§ Work task
Everything from the line containing "(458, 318) = (362, 177): none -> blue bottle" through the last line of the data below should be set down exactly, and nothing else.

§ Material provided
┄┄┄┄┄┄┄┄┄┄┄┄┄┄┄┄┄┄┄┄

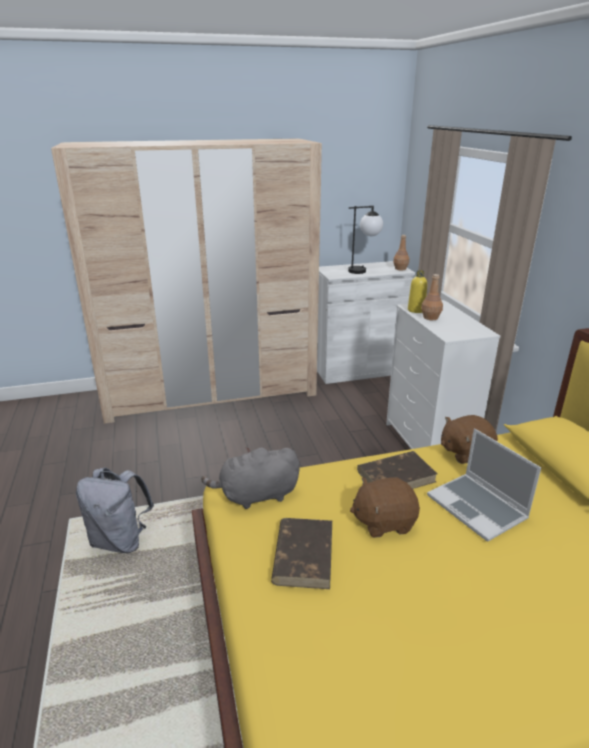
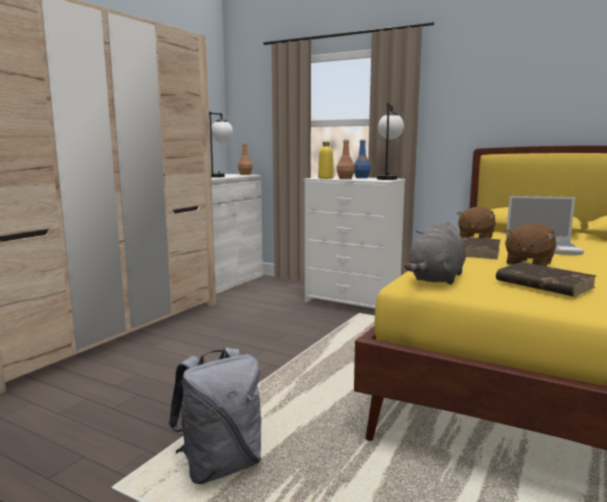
camera: 45 degrees left, 15 degrees down
(458, 318) = (362, 177): none -> blue bottle
(477, 330) = (388, 178): none -> table lamp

┄┄┄┄┄┄┄┄┄┄┄┄┄┄┄┄┄┄┄┄

§ Result below
(458, 318) = (362, 177): none -> blue bottle
(477, 330) = (388, 178): none -> table lamp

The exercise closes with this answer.